Is there anyone still tracking this company ? With the sectoral turn around Anti dumping duty on TDI on the card this will have a huge opportunity to grow.


(mukul aggarwal) #7

Disclosure: Not Invested


(Krishnendu) #8

Resent trigger point for this stock :-

  1. Import duty on TDI
  2. Cashless township & DBT
  3. Locally produced urea consumption on high volume

Concerns :-

  1. Monsoon impact
  2. Cyclical demand
  3. Price control by Govt.

(Dazzled beginner) #9

Can u give the source of this news… Coz the market cap of the company itself is 4400odd and now they are undertaking a capex of 4400 crore… If they do it right then company can go into different league… Or am I missing something here


(nikhilbora) #10

please can any one give a monthly price chart of TDI chemical prices from GNFC.

Need to analyse the tdi prices.
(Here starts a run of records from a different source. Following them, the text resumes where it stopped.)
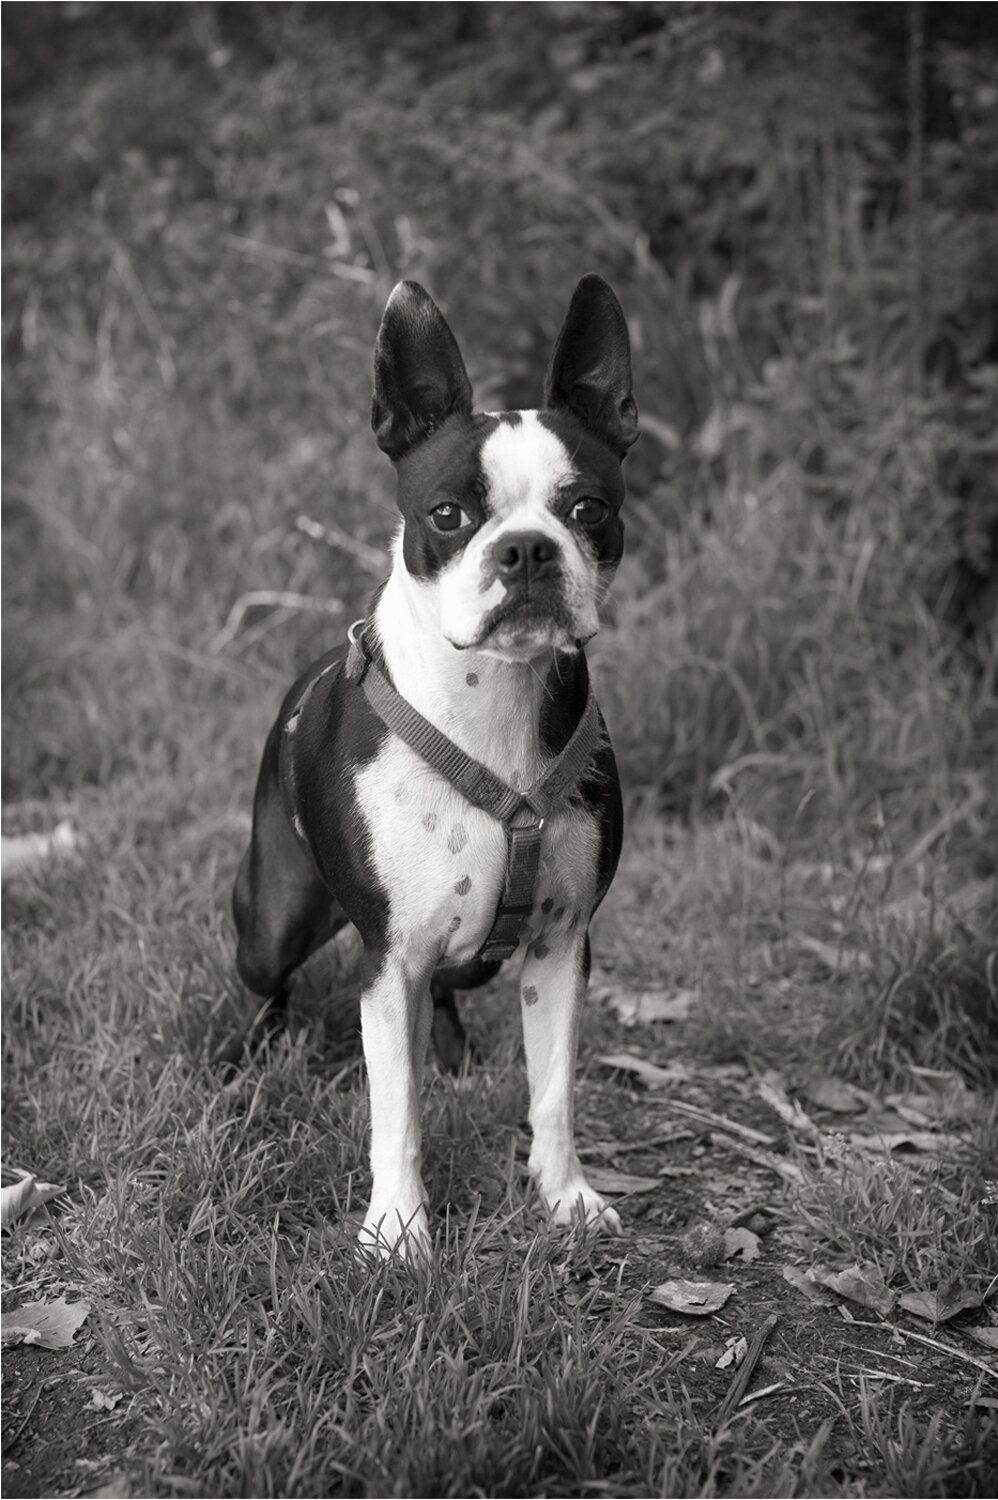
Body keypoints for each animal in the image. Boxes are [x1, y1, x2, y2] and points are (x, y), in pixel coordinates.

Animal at [231, 273, 639, 1254]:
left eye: (587, 510)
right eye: (448, 515)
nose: (525, 550)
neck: (493, 702)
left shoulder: (562, 944)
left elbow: (553, 1091)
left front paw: (565, 1197)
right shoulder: (391, 960)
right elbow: (397, 1110)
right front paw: (399, 1232)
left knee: (450, 997)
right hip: (274, 919)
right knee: (264, 983)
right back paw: (251, 1065)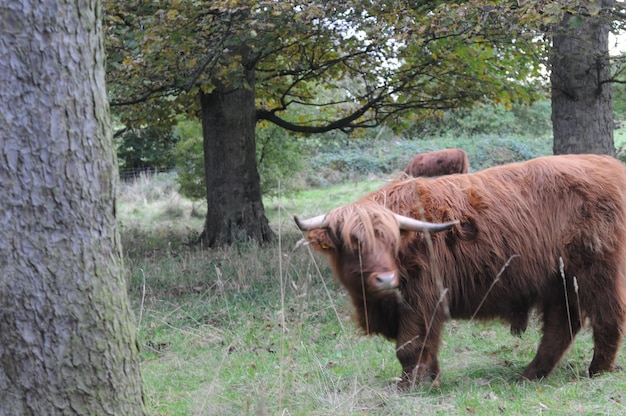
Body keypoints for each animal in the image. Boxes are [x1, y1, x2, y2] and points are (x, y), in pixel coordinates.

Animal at [294, 154, 624, 388]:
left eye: (391, 241)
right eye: (353, 243)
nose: (386, 279)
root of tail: (610, 166)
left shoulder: (422, 297)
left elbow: (410, 346)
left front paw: (408, 386)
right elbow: (427, 345)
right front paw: (431, 379)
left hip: (597, 270)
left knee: (607, 316)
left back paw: (597, 370)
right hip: (559, 280)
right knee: (562, 324)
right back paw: (532, 374)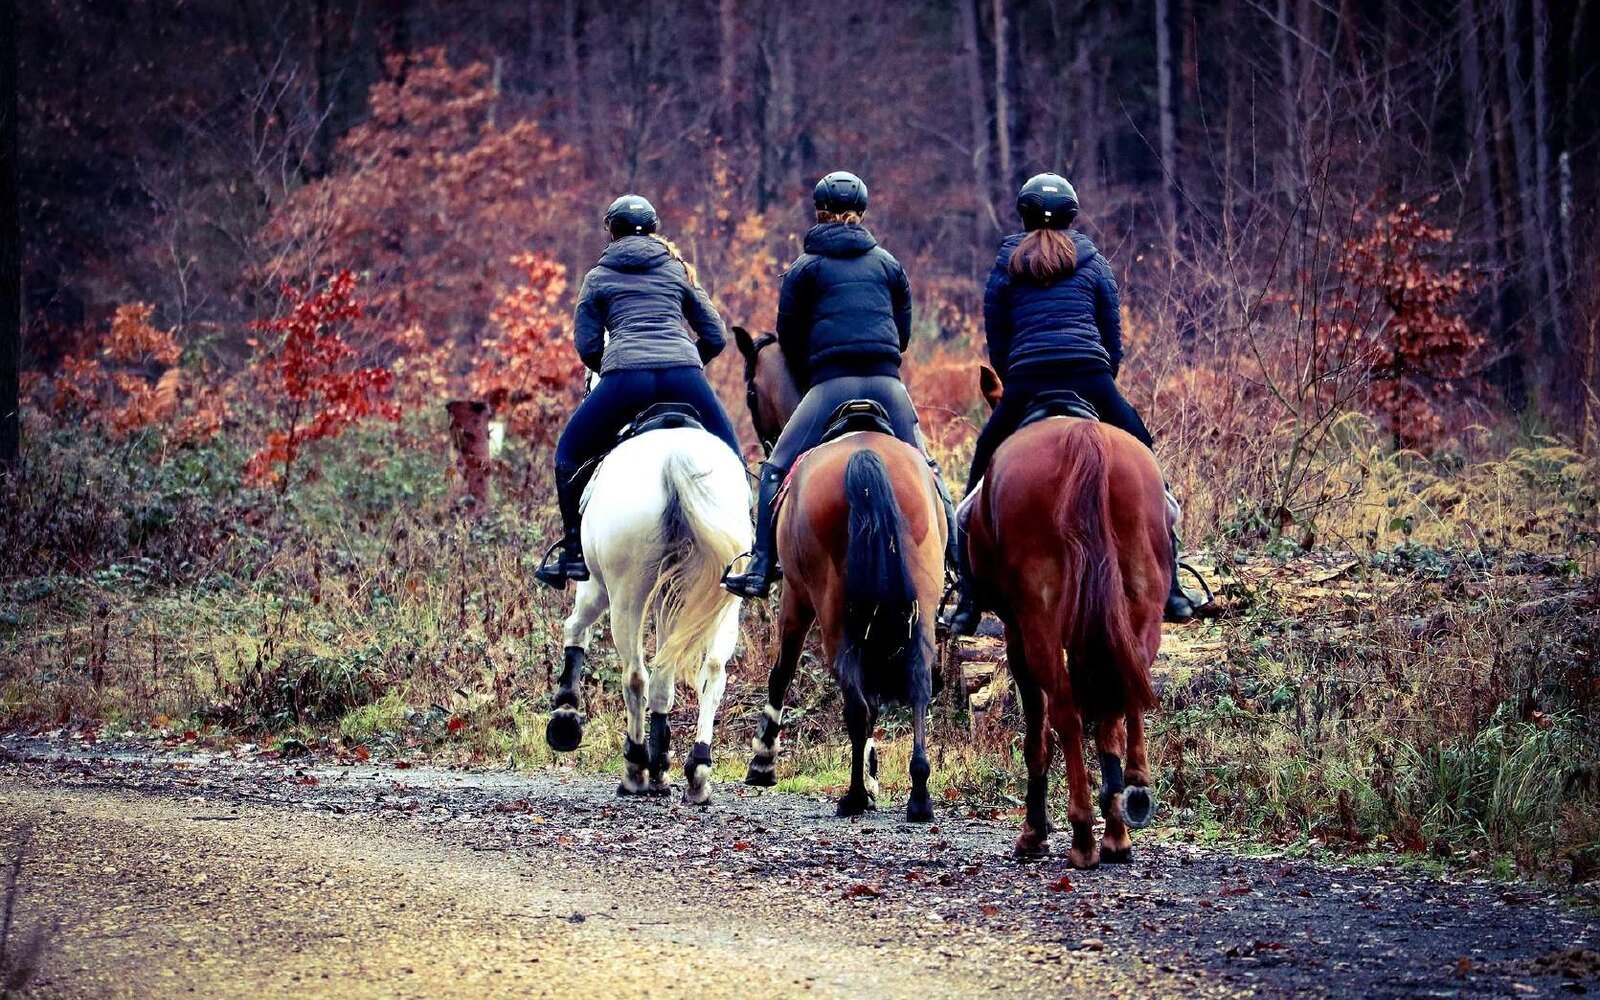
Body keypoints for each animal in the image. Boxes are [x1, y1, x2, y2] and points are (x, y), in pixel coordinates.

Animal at [544, 412, 752, 805]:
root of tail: (674, 459)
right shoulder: (672, 599)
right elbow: (666, 681)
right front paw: (663, 767)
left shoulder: (595, 585)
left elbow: (575, 629)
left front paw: (565, 716)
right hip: (725, 596)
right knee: (711, 671)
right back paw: (695, 772)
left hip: (626, 594)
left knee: (634, 675)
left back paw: (635, 770)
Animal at [732, 326, 942, 822]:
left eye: (750, 393)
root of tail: (864, 454)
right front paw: (875, 769)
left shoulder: (795, 596)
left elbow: (782, 670)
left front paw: (762, 762)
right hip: (919, 601)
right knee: (914, 681)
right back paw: (918, 793)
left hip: (831, 608)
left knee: (852, 690)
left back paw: (854, 796)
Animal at [963, 365, 1165, 868]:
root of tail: (1081, 437)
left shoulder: (1016, 634)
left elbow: (1037, 734)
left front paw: (1034, 833)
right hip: (1140, 604)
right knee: (1122, 697)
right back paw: (1122, 817)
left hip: (1038, 622)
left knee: (1066, 714)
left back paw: (1083, 836)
Kindly help


(Krishnendu) #11

Time will going to be tough for domestic fertilizer company with the impact of GST.

  1. Current Tax was from 3-8% where as with GST it will be 12% so price hike likely and hence the importer will benefit from it where the domestic company suffer.

  2. Natural Gas has kept out of GST which contribute to 70% of the input cost on which the company can not claim the tax benefit where as it will be charged at 15%.

  3. Increase the working capital need for the domestic company and will be helpful for the importers unless some strong Anty Dumping Duty have been proposed.


(Krishnendu) #12

Hi,

Does anyone is having any information on the proposed JV in Iran ?


(Dyutiman Banerjee) #13

(Krishnendu) #14

(Akbar Khan) #15

If smuggling is stopped, sales should come down, creating oversupply.


(Krishnendu) #16

(Raj A A) #17

TDI prices skyrocketing .GNFC to be benefitted.


(Krishnendu) #18

CARE and CRISIL both upgrade their rating on Debt Instruments …


(Raj A A) #19

Acetic acid hits 33 month high on Tight supply. GNFC has 1 MT capacity of Acetic acid.


(suhagpatel) #20

Did anyone attend the AGM on Sep 29? Please share details if any.